EXERCISE:
Copy precisely the first line of the material below and every later line, stopping with the line that contains "iPad 6 Gen.".
---------------
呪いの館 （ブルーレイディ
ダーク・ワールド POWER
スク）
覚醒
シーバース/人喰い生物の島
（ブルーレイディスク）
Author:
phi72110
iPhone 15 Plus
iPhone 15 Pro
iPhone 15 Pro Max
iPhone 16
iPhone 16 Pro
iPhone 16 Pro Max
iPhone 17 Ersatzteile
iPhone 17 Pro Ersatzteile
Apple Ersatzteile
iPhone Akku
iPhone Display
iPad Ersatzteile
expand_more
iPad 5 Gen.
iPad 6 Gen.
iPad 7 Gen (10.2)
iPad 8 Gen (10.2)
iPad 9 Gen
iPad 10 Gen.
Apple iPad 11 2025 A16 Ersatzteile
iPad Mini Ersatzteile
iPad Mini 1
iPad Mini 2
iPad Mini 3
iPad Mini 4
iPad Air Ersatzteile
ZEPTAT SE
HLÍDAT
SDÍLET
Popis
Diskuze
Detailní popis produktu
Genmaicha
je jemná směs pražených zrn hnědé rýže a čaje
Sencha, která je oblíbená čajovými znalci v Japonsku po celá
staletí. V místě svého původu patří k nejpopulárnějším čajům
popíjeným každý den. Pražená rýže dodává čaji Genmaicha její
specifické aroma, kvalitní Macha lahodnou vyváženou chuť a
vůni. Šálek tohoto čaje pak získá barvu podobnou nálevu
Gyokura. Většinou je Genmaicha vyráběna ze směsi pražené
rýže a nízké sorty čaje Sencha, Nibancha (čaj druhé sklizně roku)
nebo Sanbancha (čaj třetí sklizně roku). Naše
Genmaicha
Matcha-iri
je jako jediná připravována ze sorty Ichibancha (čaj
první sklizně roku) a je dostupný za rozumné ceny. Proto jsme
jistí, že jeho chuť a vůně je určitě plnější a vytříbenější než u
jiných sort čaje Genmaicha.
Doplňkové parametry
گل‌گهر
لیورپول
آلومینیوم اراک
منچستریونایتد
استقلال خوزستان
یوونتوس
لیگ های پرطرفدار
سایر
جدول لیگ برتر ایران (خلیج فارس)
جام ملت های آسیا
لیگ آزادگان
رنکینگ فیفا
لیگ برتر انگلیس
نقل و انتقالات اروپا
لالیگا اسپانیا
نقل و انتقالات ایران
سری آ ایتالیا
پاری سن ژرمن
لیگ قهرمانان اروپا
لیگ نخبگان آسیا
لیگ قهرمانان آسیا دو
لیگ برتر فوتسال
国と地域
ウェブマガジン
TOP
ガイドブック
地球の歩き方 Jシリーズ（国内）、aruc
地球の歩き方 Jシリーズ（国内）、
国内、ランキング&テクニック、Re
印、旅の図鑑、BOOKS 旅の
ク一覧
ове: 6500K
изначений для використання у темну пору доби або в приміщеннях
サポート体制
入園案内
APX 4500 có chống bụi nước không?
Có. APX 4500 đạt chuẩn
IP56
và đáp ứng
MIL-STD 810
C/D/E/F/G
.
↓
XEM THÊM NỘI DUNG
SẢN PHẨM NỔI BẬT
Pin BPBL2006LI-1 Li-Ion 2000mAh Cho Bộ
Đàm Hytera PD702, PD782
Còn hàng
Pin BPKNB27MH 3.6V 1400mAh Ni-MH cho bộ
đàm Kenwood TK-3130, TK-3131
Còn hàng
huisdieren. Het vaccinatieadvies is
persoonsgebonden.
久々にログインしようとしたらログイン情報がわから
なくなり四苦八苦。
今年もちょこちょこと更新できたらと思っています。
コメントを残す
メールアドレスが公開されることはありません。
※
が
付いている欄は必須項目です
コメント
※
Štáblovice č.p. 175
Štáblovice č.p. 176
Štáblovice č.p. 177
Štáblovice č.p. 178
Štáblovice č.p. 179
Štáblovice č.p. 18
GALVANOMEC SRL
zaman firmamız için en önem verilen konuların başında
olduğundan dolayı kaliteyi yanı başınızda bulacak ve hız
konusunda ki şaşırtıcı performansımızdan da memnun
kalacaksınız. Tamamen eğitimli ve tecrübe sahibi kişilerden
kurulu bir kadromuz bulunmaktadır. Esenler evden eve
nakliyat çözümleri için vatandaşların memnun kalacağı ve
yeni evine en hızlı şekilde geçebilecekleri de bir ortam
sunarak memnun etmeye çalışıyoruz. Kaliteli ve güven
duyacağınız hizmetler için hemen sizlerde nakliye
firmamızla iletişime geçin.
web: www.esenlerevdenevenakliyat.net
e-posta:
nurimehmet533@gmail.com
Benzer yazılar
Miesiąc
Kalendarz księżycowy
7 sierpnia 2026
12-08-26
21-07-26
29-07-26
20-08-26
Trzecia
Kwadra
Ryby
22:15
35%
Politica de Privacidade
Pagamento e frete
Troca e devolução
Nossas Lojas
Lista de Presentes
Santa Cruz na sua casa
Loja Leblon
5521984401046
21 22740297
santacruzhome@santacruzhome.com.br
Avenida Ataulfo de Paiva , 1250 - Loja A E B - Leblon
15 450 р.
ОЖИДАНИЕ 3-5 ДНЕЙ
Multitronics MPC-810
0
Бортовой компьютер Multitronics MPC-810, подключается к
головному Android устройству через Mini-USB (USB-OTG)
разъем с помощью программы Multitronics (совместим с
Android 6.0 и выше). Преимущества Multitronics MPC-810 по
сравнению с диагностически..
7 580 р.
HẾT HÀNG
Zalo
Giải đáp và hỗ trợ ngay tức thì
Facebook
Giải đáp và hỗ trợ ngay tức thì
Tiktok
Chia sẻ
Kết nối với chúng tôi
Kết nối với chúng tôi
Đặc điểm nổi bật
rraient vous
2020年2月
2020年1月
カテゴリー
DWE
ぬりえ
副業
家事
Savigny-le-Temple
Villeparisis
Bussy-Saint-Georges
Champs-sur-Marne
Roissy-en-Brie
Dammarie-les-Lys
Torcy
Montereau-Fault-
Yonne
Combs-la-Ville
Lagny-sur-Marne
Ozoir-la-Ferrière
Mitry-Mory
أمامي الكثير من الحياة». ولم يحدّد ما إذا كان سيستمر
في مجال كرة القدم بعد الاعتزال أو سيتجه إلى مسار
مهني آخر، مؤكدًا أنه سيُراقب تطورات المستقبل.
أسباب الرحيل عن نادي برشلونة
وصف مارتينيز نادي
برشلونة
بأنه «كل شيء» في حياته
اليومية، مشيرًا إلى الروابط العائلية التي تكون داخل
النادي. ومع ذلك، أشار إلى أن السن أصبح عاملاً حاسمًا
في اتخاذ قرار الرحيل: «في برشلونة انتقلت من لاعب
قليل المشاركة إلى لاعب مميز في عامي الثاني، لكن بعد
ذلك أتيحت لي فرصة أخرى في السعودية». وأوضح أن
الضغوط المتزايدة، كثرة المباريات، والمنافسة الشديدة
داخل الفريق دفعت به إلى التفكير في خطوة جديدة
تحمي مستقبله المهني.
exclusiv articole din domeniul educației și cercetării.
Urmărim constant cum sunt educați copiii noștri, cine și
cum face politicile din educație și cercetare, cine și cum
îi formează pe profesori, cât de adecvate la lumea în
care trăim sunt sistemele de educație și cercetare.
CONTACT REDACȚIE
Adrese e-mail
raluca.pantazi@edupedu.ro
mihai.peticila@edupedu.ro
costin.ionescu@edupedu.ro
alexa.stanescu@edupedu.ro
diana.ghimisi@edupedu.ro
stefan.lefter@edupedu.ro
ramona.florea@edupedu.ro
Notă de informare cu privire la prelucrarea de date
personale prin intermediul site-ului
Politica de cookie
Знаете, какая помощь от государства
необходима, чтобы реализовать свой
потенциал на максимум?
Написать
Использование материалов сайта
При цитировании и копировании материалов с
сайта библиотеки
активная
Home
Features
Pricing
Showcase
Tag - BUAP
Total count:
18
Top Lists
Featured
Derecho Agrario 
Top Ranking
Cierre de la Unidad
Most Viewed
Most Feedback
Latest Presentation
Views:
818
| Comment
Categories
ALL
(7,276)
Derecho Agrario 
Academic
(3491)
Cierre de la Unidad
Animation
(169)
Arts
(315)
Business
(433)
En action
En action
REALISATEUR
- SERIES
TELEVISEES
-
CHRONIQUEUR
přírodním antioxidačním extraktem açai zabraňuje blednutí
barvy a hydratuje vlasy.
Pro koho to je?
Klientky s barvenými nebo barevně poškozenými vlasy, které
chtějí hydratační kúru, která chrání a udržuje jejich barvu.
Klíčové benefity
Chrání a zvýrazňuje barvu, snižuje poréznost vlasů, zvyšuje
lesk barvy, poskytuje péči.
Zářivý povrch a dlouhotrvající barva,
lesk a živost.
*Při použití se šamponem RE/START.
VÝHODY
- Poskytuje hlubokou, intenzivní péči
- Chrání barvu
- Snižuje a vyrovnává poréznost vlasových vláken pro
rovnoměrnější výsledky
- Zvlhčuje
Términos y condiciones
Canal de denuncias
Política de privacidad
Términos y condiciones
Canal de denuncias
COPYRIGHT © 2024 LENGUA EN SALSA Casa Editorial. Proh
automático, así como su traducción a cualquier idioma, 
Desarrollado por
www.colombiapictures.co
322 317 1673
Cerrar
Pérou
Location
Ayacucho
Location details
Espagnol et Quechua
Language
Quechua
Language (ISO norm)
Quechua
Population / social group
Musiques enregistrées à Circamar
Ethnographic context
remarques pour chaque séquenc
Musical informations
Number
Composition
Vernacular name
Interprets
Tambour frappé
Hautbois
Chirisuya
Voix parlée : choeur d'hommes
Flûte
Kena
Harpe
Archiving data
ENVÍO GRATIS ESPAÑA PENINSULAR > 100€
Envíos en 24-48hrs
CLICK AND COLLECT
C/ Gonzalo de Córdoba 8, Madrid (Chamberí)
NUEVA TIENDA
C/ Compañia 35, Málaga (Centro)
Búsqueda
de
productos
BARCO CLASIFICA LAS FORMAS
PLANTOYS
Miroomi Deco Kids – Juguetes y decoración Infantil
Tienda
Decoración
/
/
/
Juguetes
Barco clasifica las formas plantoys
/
---------------
OUTPUT OF THE EXERCISE:
呪いの館 （ブルーレイディ
ダーク・ワールド POWER
スク）
覚醒
シーバース/人喰い生物の島
（ブルーレイディスク）
Author:
phi72110
iPhone 15 Plus
iPhone 15 Pro
iPhone 15 Pro Max
iPhone 16
iPhone 16 Pro
iPhone 16 Pro Max
iPhone 17 Ersatzteile
iPhone 17 Pro Ersatzteile
Apple Ersatzteile
iPhone Akku
iPhone Display
iPad Ersatzteile
expand_more
iPad 5 Gen.
iPad 6 Gen.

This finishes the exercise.